- ESTRATTO DEL DOCUMENTO:
Dalla malinconia alla tenera contemplazione
E qui ritorniamo alla nostra Madonna Morelli, poiché si discosta non poco da quelle dei primi anni di attività. Come accennato, infatti, gli esempi precedenti si caratterizzano per il forte pathos e le atmosfere tutt’altro che gioiose. In essa, in primo luogo, non vediamo il sesso del Bambino. Gesù ci si presenta biondo e riccioluto, dal corpo rotondetto e sano, mentre guarda la Madre in un tenero ed emozionante intreccio di sguardi. Questo seguirsi degli occhi tra mamma e figlio rafforza il senso di serena contemplazione. La Passione appare, dunque, decisamente lontana dai pensieri di Maria. Non a caso la dolcissima pera sostituisce la mela, a proporre la Madre di Dio quale novella Eva cui rivolgersi per ottenere la redenzione.

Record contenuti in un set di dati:
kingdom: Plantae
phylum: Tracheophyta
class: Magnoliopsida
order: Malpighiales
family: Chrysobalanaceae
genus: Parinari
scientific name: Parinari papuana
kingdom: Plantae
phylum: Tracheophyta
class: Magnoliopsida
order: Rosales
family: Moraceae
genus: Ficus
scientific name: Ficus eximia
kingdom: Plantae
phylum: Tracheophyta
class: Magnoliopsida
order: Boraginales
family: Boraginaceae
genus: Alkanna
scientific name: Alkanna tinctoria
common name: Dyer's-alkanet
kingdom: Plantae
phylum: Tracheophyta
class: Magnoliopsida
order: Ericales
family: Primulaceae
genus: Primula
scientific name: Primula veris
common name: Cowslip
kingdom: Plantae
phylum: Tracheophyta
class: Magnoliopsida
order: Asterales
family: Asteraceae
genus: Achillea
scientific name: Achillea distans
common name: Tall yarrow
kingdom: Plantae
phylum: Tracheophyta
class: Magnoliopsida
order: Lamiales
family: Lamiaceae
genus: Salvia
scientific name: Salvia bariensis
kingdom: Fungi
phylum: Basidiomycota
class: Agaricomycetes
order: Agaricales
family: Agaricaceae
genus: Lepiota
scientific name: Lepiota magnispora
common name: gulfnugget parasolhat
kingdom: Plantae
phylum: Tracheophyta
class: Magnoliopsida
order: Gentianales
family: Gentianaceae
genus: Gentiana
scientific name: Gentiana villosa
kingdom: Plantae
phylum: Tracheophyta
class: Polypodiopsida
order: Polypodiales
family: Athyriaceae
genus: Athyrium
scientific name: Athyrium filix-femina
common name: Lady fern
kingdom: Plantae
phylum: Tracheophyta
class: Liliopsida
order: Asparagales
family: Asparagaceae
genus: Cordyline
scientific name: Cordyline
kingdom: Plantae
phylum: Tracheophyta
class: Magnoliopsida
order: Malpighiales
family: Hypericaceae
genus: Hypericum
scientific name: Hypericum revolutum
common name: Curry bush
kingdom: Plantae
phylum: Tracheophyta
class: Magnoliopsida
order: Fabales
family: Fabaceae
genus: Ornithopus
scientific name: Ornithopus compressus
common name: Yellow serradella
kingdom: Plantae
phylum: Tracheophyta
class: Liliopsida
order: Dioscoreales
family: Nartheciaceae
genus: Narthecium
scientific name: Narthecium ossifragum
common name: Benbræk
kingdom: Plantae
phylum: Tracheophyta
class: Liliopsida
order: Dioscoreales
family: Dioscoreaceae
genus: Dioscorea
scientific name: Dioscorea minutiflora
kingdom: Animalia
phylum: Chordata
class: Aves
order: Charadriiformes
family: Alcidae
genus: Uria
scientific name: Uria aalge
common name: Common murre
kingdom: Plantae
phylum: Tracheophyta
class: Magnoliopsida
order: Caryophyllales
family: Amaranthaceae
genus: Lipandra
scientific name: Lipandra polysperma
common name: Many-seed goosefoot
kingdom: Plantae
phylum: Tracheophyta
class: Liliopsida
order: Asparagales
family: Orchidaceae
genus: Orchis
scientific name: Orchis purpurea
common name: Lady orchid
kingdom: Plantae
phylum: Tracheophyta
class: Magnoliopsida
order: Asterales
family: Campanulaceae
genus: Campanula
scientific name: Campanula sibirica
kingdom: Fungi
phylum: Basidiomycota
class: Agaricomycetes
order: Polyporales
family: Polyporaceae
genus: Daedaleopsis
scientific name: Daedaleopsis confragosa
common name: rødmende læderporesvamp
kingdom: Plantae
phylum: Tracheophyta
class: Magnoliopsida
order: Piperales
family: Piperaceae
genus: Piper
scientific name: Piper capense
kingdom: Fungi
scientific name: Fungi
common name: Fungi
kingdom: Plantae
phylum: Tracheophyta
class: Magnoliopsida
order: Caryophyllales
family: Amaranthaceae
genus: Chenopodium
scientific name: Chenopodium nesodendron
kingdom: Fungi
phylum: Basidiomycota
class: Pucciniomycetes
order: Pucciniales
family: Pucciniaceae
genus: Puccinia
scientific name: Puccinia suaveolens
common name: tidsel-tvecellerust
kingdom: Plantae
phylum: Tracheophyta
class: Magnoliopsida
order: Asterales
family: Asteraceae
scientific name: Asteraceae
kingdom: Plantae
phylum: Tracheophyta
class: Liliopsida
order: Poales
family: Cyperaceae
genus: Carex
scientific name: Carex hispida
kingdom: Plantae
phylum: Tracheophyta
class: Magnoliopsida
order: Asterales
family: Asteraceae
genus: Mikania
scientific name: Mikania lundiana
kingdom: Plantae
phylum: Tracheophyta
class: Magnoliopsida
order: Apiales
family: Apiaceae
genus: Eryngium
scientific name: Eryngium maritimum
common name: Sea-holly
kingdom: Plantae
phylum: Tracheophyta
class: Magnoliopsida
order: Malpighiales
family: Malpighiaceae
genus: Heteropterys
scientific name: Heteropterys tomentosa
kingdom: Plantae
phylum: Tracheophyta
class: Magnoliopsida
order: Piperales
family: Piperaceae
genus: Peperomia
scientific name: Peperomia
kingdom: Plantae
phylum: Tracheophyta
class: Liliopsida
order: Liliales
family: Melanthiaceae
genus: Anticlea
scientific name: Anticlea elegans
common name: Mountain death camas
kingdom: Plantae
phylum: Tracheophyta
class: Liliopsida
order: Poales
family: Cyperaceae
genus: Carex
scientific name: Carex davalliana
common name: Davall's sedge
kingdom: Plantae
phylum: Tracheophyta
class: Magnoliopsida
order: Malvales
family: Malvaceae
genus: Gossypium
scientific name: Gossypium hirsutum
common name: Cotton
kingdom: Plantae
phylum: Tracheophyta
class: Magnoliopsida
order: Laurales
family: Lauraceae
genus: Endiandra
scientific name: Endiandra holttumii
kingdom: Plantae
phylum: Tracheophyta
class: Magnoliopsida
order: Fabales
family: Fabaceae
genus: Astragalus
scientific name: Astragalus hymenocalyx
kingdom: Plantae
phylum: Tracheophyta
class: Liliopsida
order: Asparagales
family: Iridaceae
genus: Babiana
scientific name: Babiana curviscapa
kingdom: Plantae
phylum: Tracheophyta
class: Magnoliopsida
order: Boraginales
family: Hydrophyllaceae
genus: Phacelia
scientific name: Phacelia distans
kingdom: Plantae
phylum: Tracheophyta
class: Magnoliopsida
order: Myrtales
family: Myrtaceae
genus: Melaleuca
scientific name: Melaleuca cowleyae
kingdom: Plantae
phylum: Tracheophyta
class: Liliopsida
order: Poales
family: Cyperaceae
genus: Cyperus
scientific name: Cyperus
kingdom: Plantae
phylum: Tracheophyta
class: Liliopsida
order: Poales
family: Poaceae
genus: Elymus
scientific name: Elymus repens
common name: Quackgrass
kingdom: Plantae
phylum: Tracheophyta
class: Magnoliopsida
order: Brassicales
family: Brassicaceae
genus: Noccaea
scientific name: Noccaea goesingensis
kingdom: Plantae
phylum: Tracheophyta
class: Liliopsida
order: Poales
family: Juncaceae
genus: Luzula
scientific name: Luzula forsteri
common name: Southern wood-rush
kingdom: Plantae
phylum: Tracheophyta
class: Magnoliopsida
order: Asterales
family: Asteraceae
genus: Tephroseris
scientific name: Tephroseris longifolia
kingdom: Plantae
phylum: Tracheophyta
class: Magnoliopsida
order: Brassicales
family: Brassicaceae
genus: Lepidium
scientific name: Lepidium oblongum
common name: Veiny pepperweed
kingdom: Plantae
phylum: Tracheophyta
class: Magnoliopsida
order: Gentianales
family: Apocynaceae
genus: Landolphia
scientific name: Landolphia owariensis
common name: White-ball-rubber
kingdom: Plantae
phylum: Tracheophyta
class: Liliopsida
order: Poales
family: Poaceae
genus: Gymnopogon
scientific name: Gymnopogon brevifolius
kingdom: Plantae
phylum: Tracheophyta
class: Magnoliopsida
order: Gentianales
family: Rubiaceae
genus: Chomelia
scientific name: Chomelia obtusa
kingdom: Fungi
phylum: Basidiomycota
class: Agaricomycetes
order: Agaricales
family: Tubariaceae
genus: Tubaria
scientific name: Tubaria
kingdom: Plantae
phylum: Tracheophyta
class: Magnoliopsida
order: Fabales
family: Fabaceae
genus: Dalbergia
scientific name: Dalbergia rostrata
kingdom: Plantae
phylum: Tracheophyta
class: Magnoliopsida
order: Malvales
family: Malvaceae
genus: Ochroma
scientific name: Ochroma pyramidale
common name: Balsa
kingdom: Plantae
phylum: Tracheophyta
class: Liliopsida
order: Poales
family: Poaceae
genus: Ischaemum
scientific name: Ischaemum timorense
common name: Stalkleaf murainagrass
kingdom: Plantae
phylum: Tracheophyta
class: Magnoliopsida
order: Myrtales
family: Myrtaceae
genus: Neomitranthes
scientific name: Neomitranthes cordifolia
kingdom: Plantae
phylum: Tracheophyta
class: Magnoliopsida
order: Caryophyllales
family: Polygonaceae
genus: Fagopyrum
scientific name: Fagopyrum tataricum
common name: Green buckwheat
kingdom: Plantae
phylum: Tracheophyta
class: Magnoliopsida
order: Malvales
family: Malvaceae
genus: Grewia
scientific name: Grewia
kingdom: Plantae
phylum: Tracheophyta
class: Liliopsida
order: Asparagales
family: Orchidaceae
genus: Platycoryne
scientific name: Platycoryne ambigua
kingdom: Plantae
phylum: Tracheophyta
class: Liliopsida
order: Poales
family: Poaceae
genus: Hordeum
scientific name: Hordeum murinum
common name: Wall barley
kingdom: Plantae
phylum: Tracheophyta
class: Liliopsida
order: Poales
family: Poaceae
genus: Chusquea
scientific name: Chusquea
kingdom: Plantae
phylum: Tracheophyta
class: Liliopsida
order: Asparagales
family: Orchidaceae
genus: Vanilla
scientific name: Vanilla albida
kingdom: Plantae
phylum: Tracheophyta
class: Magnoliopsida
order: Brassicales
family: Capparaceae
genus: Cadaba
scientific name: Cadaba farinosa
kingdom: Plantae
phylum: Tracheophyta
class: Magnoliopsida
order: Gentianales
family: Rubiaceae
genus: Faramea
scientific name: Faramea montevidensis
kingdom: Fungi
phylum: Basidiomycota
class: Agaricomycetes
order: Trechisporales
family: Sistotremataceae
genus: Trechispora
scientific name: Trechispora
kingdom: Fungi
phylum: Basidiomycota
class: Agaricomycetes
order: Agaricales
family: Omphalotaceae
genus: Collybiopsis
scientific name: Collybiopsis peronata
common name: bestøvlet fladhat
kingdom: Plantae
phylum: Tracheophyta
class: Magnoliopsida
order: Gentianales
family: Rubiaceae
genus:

- ISTRUZIONI DI LAVORO:
Continua il brano sulla Madonna Morelli partendo subito dopo la sua ultima frase.

- SOLUZIONE:
In secondo luogo, i corpi delle due figure sacre sono simili a due solidi geometrici, attorno ai quali si sviluppa lo spazio. Il manto blu di Maria, impreziosito dalla bordatura dorata e dal bellissimo velo trasparente che esce da sotto, è usato dal maestro proprio in funzione di un preciso effetto volumetrico.

Giovanni Bellini, Madonna Morelli, dett. dei volti di Maria e Gesù.
Il ruolo del paesaggio
La natura stessa, amena, armoniosa, di straordinaria bellezza, ruota di conseguenza attorno alle due figure di Maria e Gesù che mantengono – in parte – il significato spirituale ricoperto nelle icone bizantine. Il paesaggio sembra così partecipare appieno al clima di quieta tranquillità, aiutando ad allontanare ogni triste presagio di morte e sofferenza. Siamo, in definitiva, difronte a quella resa paesaggistica che ha reso Bellini uno dei più grandi pittori di tutti i tempi!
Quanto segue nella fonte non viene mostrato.